Peut-être n'ai-je pas abordé un certain nombre de sujets. Non, nous ne visons pas l'harmonisation par le bas, puisque nous allons travailler au niveau des dépenses actuelles. Quant aux militaires, il est possible de prendre en compte leurs spécificités. J'appelle d'ailleurs votre attention, mesdames et messieurs les députés : à la crainte de l'accélération des départs anticipés, je réponds en rappelant que cette période transitoire de cinq ans permet de prendre son temps. Chacun pourra lire la loi votée en 2019, puis disposera de cinq ans pour considérer la question de son départ. Nous offrons du temps non seulement pour l'élaboration de la loi, mais aussi pour la prise de décision, voire pour d'éventuels ajustements, car je souhaiterais que la future gouvernance comporte des outils de médiation permettant de traiter de façon urgente des sujets que nous n'aurions pas du tout évoqués. Nous allons apporter toutes les garanties nécessaires pour accompagner les personnes et faire en sorte qu'au cours de ce délai de cinq ans nous ayons tous les débats nécessaires pour éviter, lors du basculement vers le nouveau système, les accidents industriels comme celui du régime social des indépendants (RSI). Nous allons prendre tout le temps nécessaire pour faire les simulations et pour que les gestionnaires de ressources humaines de la fonction publique comme du secteur privé puissent accompagner leurs salariés dans leurs choix face à la retraite.

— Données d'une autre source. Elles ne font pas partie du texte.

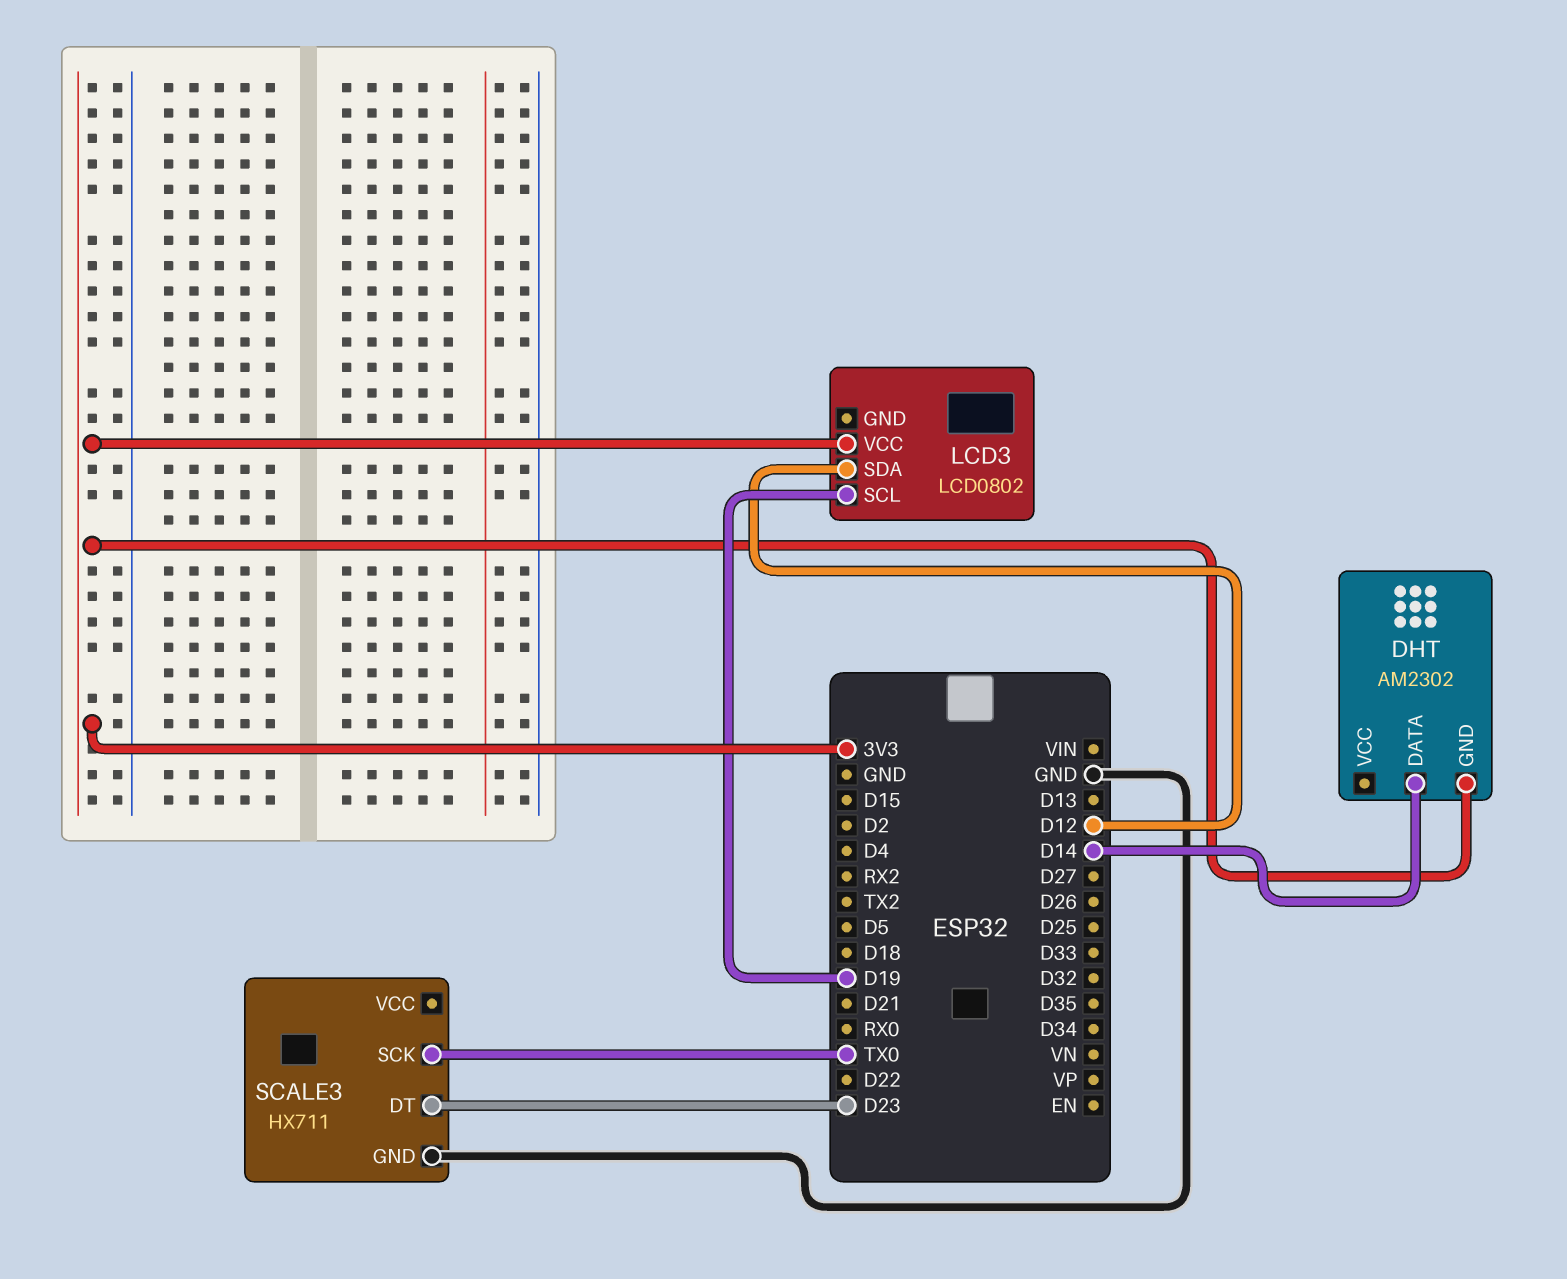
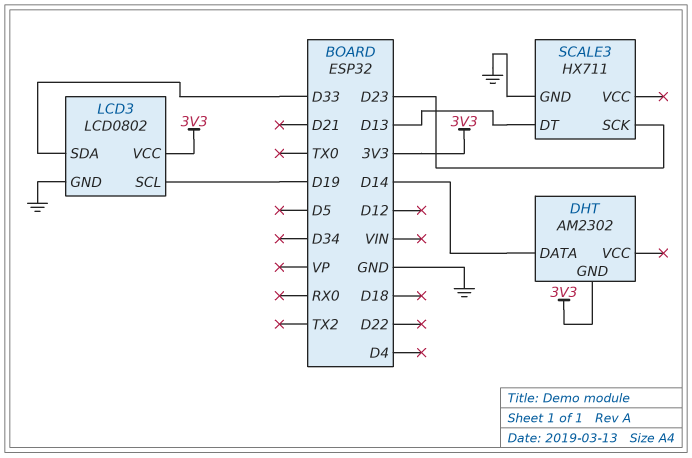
LCD3 pin GND: none -> GND
LCD3 pin SDA: D12 -> D33
SCALE3 pin DT: D23 -> D13
SCALE3 pin SCK: TX0 -> D23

Nous avons déjà parlé des minima de retraite et de la réduction des inégalités.

L'accès au travail en milieu carcéral est une politique pénale qui relève de la garde des Sceaux, mais nous y sommes tout à fait ouverts.

J'ai répondu également sur le régime des marins.

M. Door a évoqué la nécessité de réfléchir à des étages supplémentaires au-delà du système universel. Nous allons effectivement y réfléchir. Les produits d'épargne ne sont pas concernés, mais c'est peut-être une occasion. Le vieillissement de la population posant le problème de la liquidation du patrimoine et de l'affectation de l'épargne, une revue de tous les produits d'épargne actuellement disponibles serait peut-être opportune, comme en 2003, afin de voir si certains ne pourraient être optimisés.

J'ai répondu sur la problématique de l'optimisation.

Je crois avoir répondu à toute et à tous. Madame la présidente, nous restons à votre disposition. Je vous remercie. (Applaudissements.)